In 5659 (1899), Rabbi Elchanan married Michle, the daughter of the Gaon Rabbi Meir Atlas, the Rav of the Lithuanian city of Shavli. After the wedding, he went to Radin to infuse himself with the teachings of the Chafetz Chaim.

Rabbi Elchanan spent three years in Radin and became attached to his Rav, the Chafetz Chaim, with all his soul, to the point of resembling him. He devoted himself to acquiring his character traits – the same simplicity, the same integrity, the same fervent faith, both profound and simple, and the same attitude concerning the problems of the hour. It is therefore not surprising that after the passing of the Chafetz Chaim, many people recognized his successor in the person of Rabbi Elchanan.

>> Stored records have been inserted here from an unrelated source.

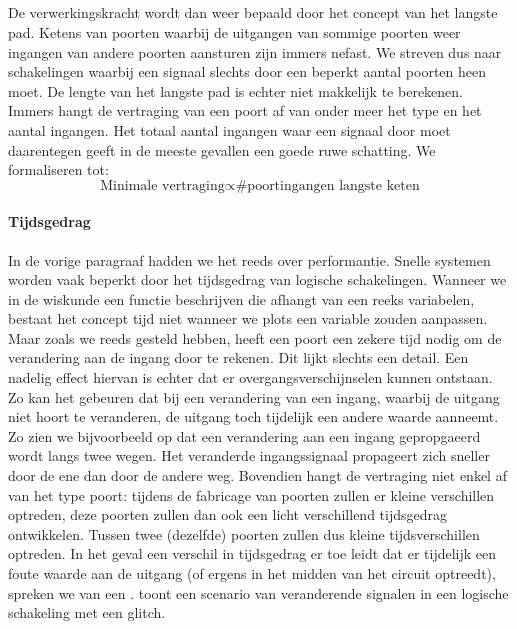 \subparagraph{}
De verwerkingskracht wordt dan weer bepaald door het concept van het langste pad. Ketens van poorten waarbij de uitgangen van sommige poorten weer ingangen van andere poorten aansturen zijn immers nefast. We streven dus naar schakelingen waarbij een signaal slechts door een beperkt aantal poorten heen moet. De lengte van het langste pad is echter niet makkelijk te berekenen. Immers hangt de vertraging van een poort af van onder meer het type en het aantal ingangen. Het totaal aantal ingangen waar een signaal door moet daarentegen geeft in de meeste gevallen een goede ruwe schatting. We formaliseren tot:
\begin{equation}
\mbox{Minimale vertraging}\propto\mbox{\#poortingangen langste keten}
\end{equation}

\paragraph{Tijdsgedrag}
In de vorige paragraaf hadden we het reeds over performantie. Snelle systemen worden vaak beperkt door het tijdsgedrag van logische schakelingen. Wanneer we in de wiskunde een functie beschrijven die afhangt van een reeks variabelen, bestaat het concept tijd niet wanneer we plots een variable zouden aanpassen. Maar zoals we reeds gesteld hebben, heeft een poort een zekere tijd nodig om de verandering aan de ingang door te rekenen. Dit lijkt slechts een detail. Een nadelig effect hiervan is echter dat er overgangsverschijnselen kunnen ontstaan. Zo kan het gebeuren dat bij een verandering van een ingang, waarbij de uitgang niet hoort te veranderen, de uitgang toch tijdelijk een andere waarde aanneemt. Zo zien we bijvoorbeeld op  dat een verandering aan een ingang gepropgaeerd wordt langs twee wegen. Het veranderde ingangssignaal propageert zich sneller door de ene dan door de andere weg. Bovendien hangt de vertraging niet enkel af van het type poort: tijdens de fabricage van poorten zullen er kleine verschillen optreden, deze poorten zullen dan ook een licht verschillend tijdsgedrag ontwikkelen. Tussen twee (dezelfde) poorten zullen dus kleine tijdsverschillen optreden. In het geval een verschil in tijdsgedrag er toe leidt dat er tijdelijk een foute waarde aan de uitgang (of ergens in het midden van het circuit optreedt), spreken we van een .  toont een scenario van veranderende signalen in een logische schakeling met een glitch.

From Radin, Rabbi Elchanan was called upon to become the Rosh Yeshiva of Brisk. He was happy with the prospect of finding himself in the shadow of the Brisker Rav, Rabbi Chaim Soloveitchik.

After the First World War, Rabbi Elchanan went to the city of Baranovitch, where he directed a great yeshiva that flourished and attracted many students. He loved his students dearly and was devoted to them as a father to his children. Rabbi Elchanan did not wish to be a Rav, and instead he chose to become a Rosh Yeshiva and live in poverty. After the death of his father-in-law, the great city of Shavli invited Rabbi Elchanan to succeed him. His wife the Rebbetzin saw in this proposal an end to the terrible poverty that reigned in their home, however Rabbi Elchanan – faithful to the path that he had always trod from his youth – absolutely refused to become a Rav. His wife therefore decided to travel to Radin and ask the Chafetz Chaim for his opinion. When the carriage arrived to bring her to Radin, the Rebbetzin saw that her husband was standing in a corner and weeping, for he feared that his teacher would order him to take the position. Seeing the magnitude of his grief, his wife changed her mind and did not go.

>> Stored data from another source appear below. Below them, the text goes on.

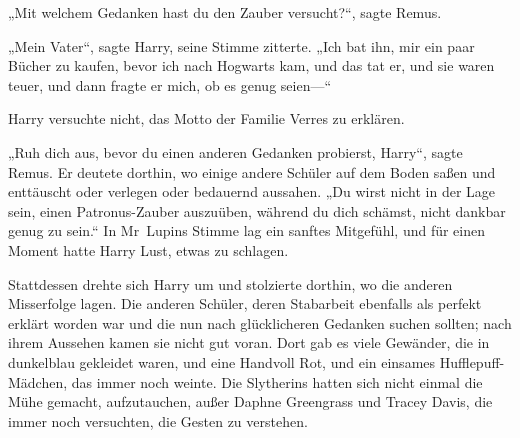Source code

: „Mit welchem Gedanken hast du den Zauber versucht?“, sagte Remus.

„Mein Vater“, sagte Harry, seine Stimme zitterte. „Ich bat ihn, mir ein paar Bücher zu kaufen, bevor ich nach Hogwarts kam, und das tat er, und sie waren teuer, und dann fragte er mich, ob es genug seien—“

Harry versuchte nicht, das Motto der Familie Verres zu erklären.

„Ruh dich aus, bevor du einen anderen Gedanken probierst, Harry“, sagte Remus. Er deutete dorthin, wo einige andere Schüler auf dem Boden saßen und enttäuscht oder verlegen oder bedauernd aussahen. „Du wirst nicht in der Lage sein, einen Patronus-Zauber auszuüben, während du dich schämst, nicht dankbar genug zu sein.“ In Mr~Lupins Stimme lag ein sanftes Mitgefühl, und für einen Moment hatte Harry Lust, etwas zu schlagen.

Stattdessen drehte sich Harry um und stolzierte dorthin, wo die anderen Misserfolge lagen. Die anderen Schüler, deren Stabarbeit ebenfalls als perfekt erklärt worden war und die nun nach glücklicheren Gedanken suchen sollten; nach ihrem Aussehen kamen sie nicht gut voran. Dort gab es viele Gewänder, die in dunkelblau gekleidet waren, und eine Handvoll Rot, und ein einsames Hufflepuff-Mädchen, das immer noch weinte. Die Slytherins hatten sich nicht einmal die Mühe gemacht, aufzutauchen, außer Daphne Greengrass und Tracey Davis, die immer noch versuchten, die Gesten zu verstehen.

After a certain time, Rabbi Elchanan became the recognized leader of Jewish Orthodoxy, and his opinion was accepted as that of the Torah’s. He wrote articles in Yiddish and Hebrew on numerous subjects, and every article that he signed carried tremendous weight. Even when he was in the United States, he published a brochure entitled Ikveta DiMashiach (“The Heels of the Messiah”), in which he called upon Jews to return to G-d. Rabbi Elchanan was accepted by all groups – Chassidim, Mitnagdim, Sephardic and Ashkenazi Jews – and everyone heeded his word because of his Torah and great integrity.

When the Second World War erupted, Rabbi Elchanan fled with his yeshiva to Vilna. Before the Germans entered Vilna, he once traveled to the city of Slobodka, near Kovno, thinking to return to Vilna where he was then living. The Germans, however, quickly seized control of Lithuania and he was forced to remain in Slobodka.

On the 11th of Tammuz, 5701 (1941), the Nazis suddenly attacked the Jews of Slobodka and executed them. Before being murdered, Rabbi Elchanan addressed his friends, rabbis, and all Jews. He spoke softly, with the same inner calm that normally characterized his speech. These were his last words:

“Apparently they consider us Tzaddikim in Heaven, for we were chosen to atone for Klal Israel with our lives. If so, we must repent completely here and now. Time is short. The road to the Ninth Fort [where the Slabodka-Kovno martyrs were massacred] is rapidly approaching. We must realize that our sacrifice will be more acceptable when it is accompanied by repentance. We will thereby rescue our brothers and sisters in America. We are now about to perform the greatest possible mitzvah! ‘You destroyed it by fire, and with fire shall You rebuild it.’ The fire which will now consume our bodies is the very same fire which will give rise to the rebirth of the Jewish people.”

With the cry of Shema Israel, his soul ascended to Heaven.

Rabbi Elchanan left us many books, such as Kovetz He’arot on Tractate Yebamot, the three-volume work Ohel Torah, and others.

The world of Rabbi Elchanan was indeed destroyed, but the words of his pure soul flew off and reached us even in America. His books can be found in every yeshiva, and students study the great Torah that he wrote in holiness and purity. May G-d avenge the spilled blood of His servants.